**YOUR GOAL:** Count the lines of the data that have the word "significant", then report the number without anything else.

DATA EXTRACT section start

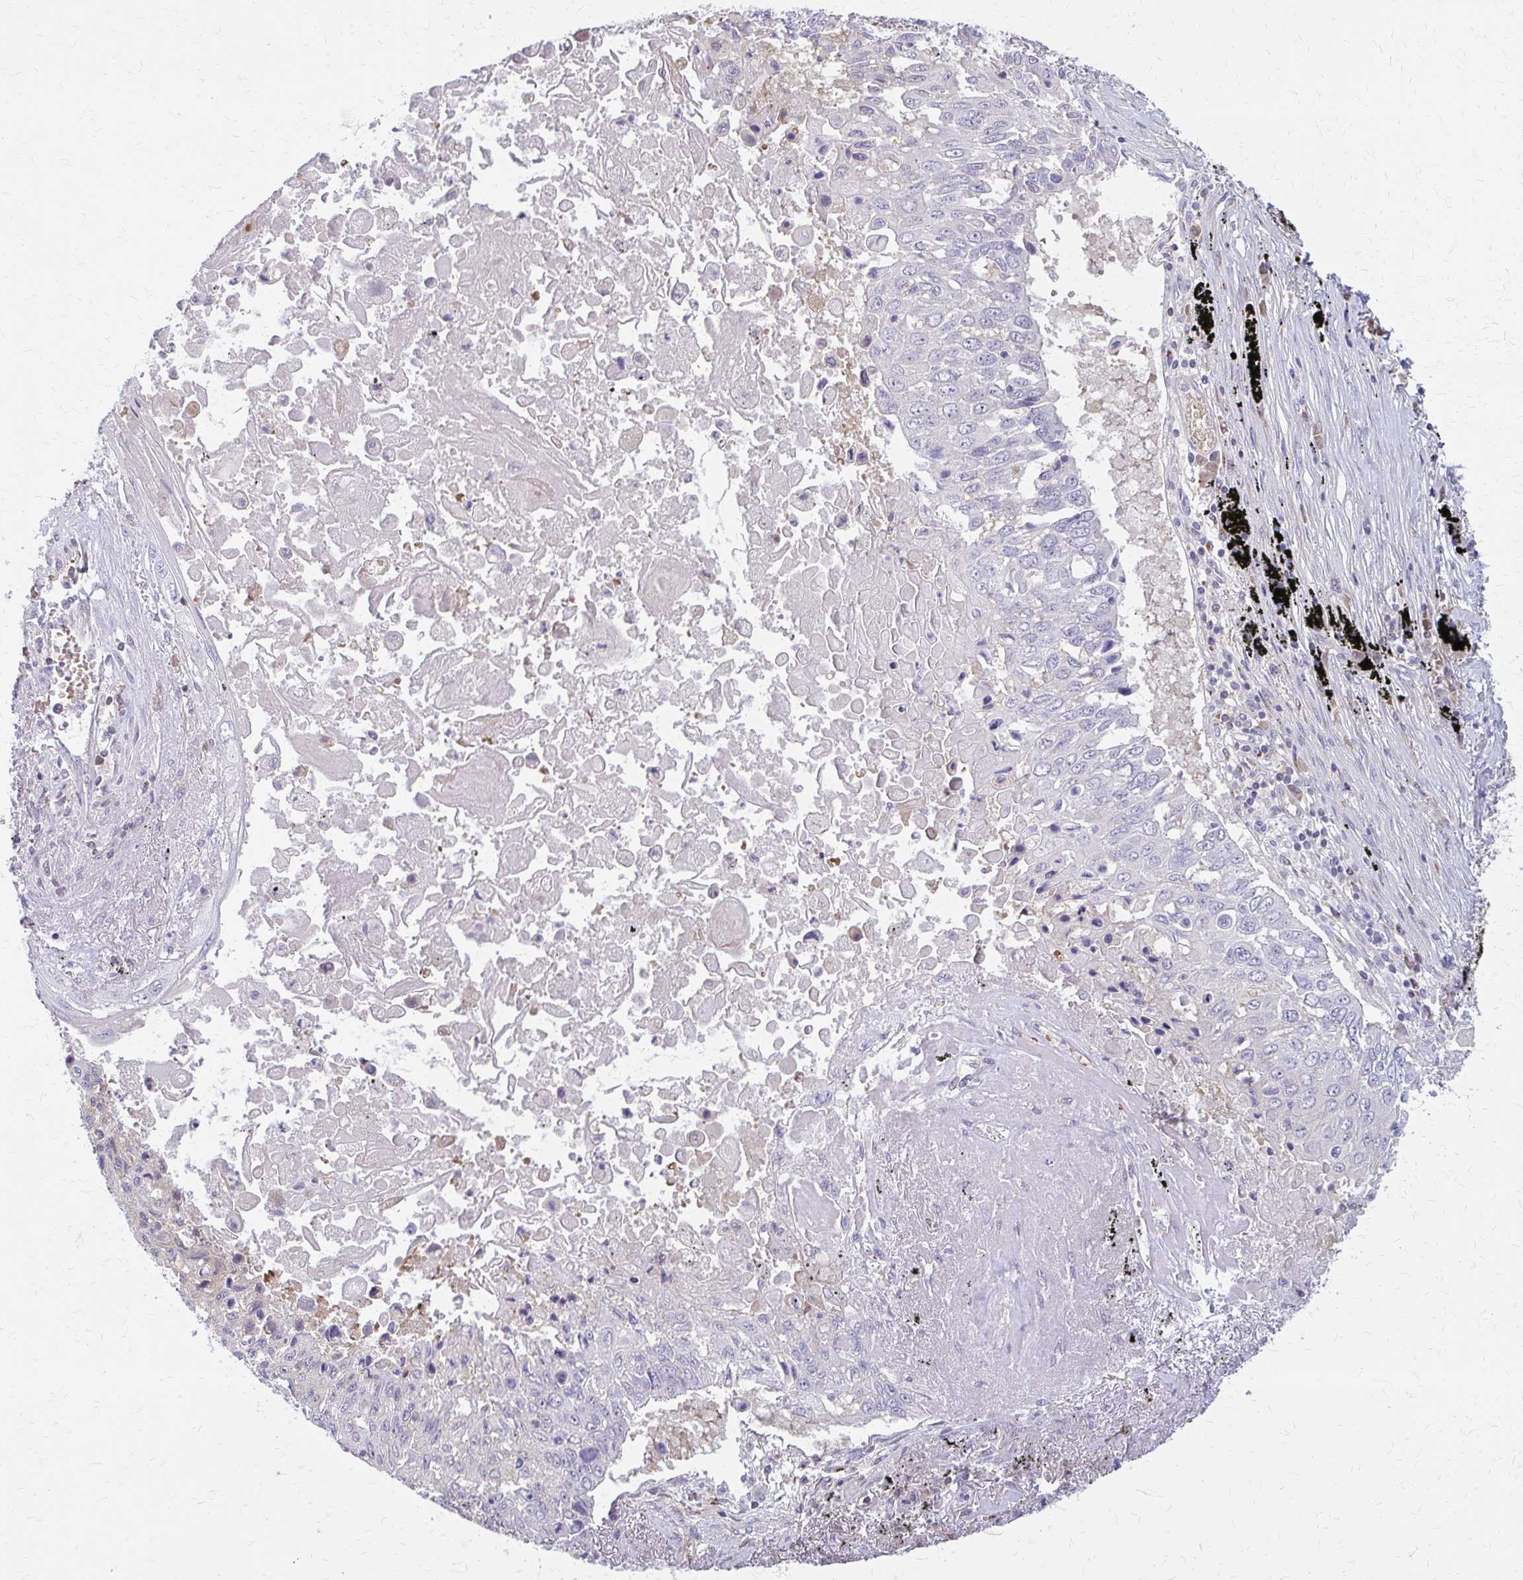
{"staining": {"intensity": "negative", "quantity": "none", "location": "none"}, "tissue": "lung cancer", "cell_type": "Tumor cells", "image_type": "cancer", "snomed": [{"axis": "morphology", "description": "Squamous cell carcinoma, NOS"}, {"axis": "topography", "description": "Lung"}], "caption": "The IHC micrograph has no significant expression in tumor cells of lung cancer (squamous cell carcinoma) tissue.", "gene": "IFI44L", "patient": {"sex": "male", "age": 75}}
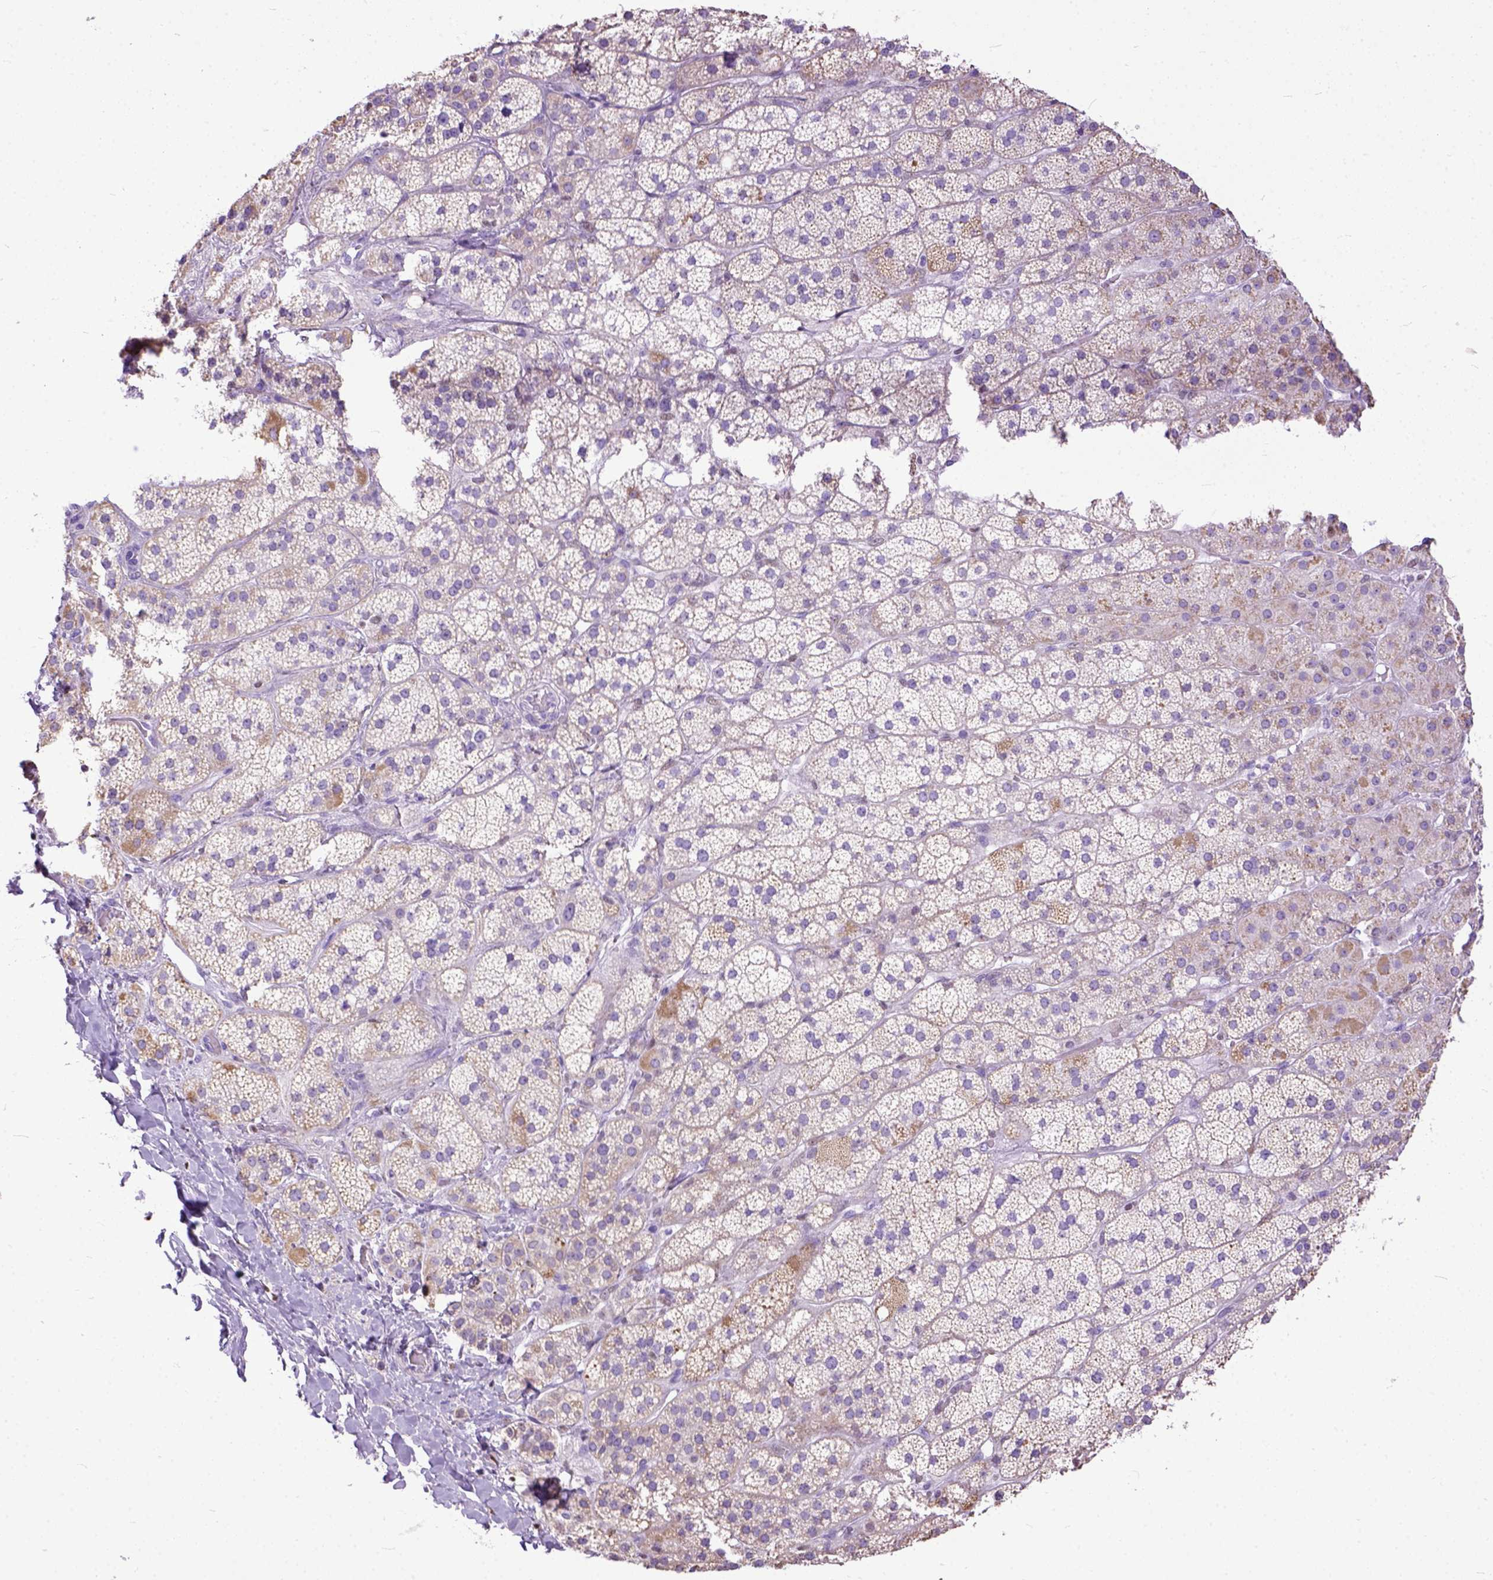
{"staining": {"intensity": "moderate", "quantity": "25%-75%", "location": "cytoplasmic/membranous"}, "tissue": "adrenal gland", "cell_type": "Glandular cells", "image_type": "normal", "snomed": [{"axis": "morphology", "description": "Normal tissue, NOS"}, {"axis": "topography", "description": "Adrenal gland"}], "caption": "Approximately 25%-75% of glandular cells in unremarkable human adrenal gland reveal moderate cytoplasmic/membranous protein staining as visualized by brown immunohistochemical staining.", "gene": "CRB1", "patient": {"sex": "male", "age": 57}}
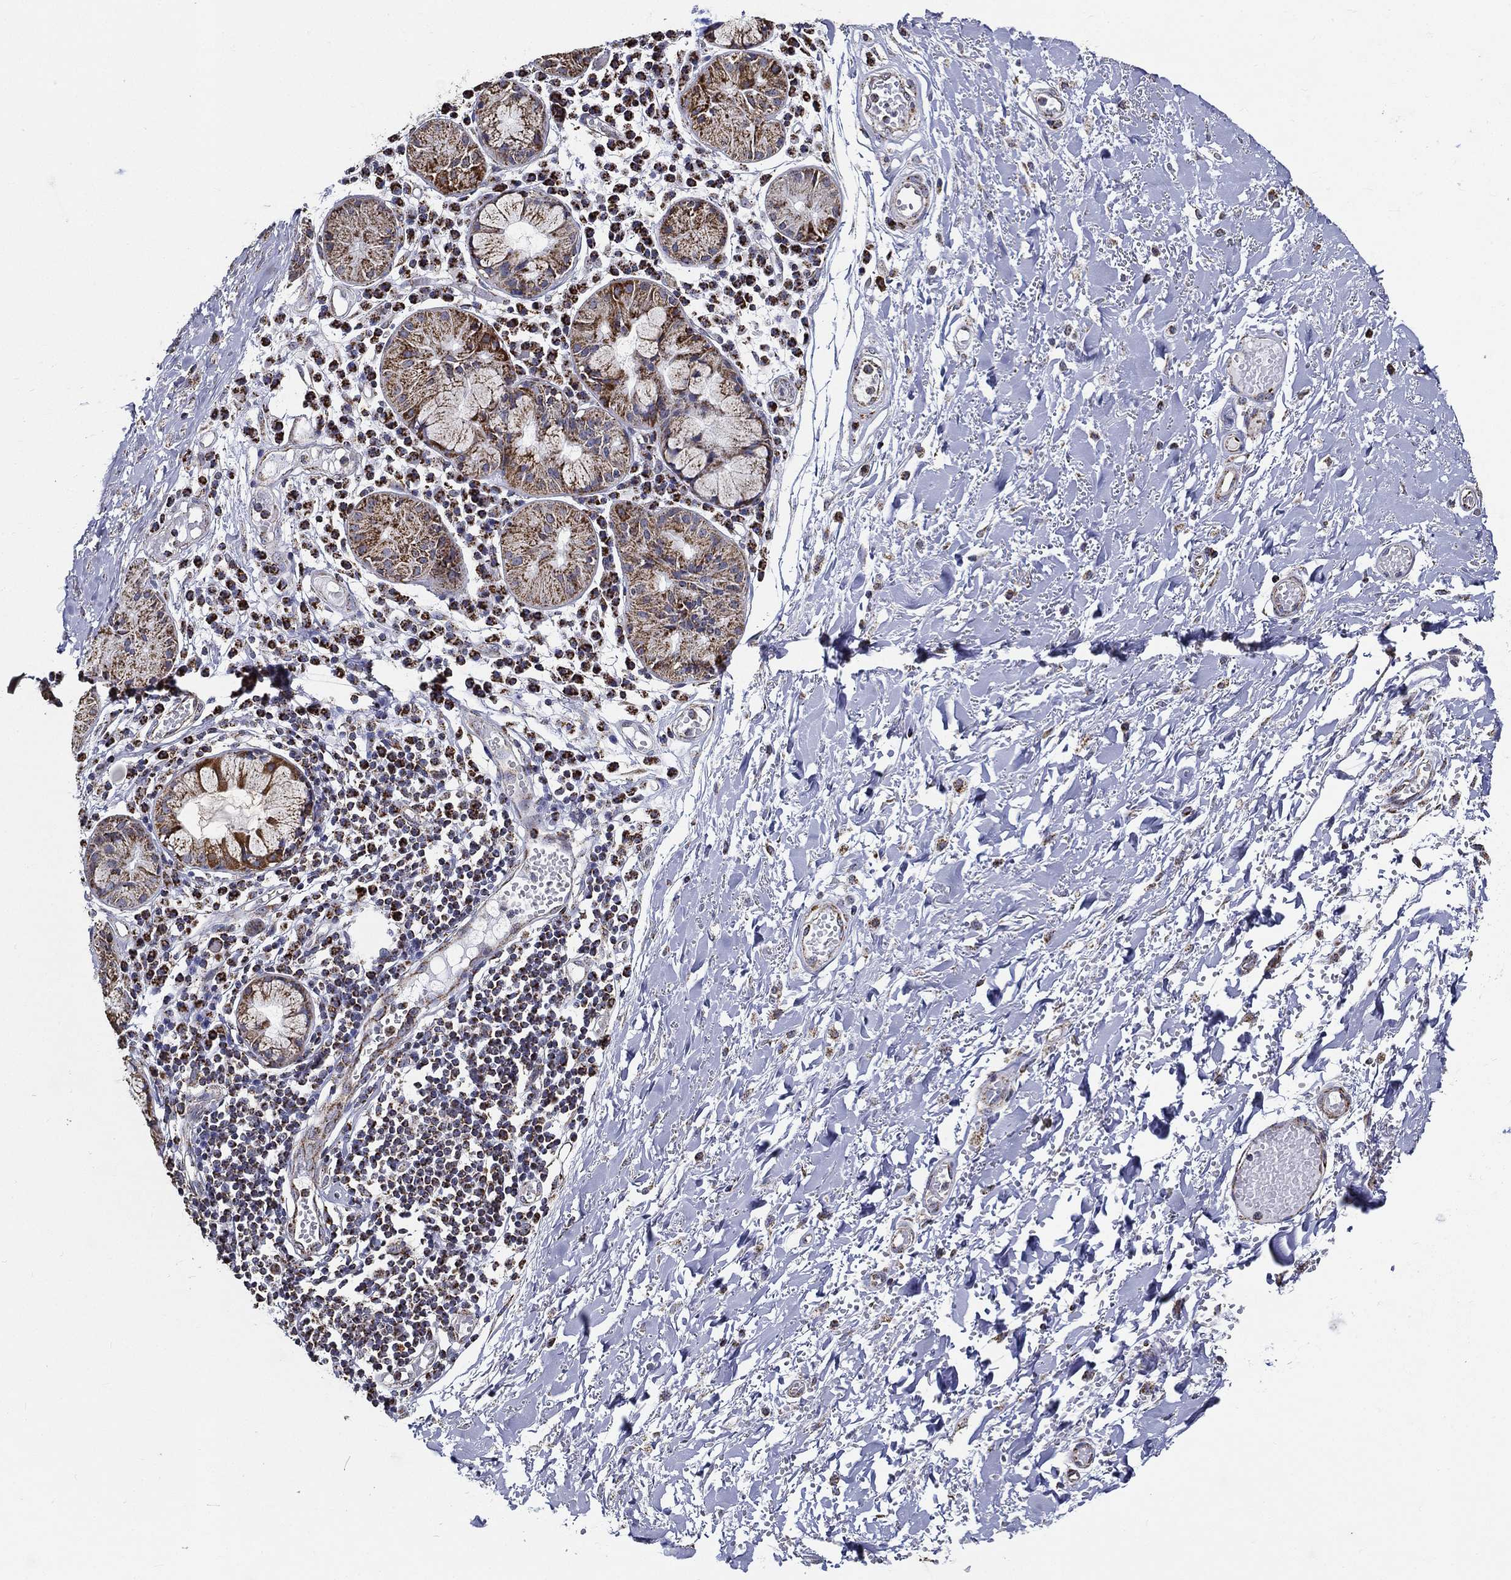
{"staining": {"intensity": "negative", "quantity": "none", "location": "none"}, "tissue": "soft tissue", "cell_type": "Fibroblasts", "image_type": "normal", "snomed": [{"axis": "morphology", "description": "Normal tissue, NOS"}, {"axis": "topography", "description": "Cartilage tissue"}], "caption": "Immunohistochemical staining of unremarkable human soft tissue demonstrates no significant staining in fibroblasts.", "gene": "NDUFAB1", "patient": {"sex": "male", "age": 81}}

DATA EXTRACT section end

**TASK SOLUTION:** 2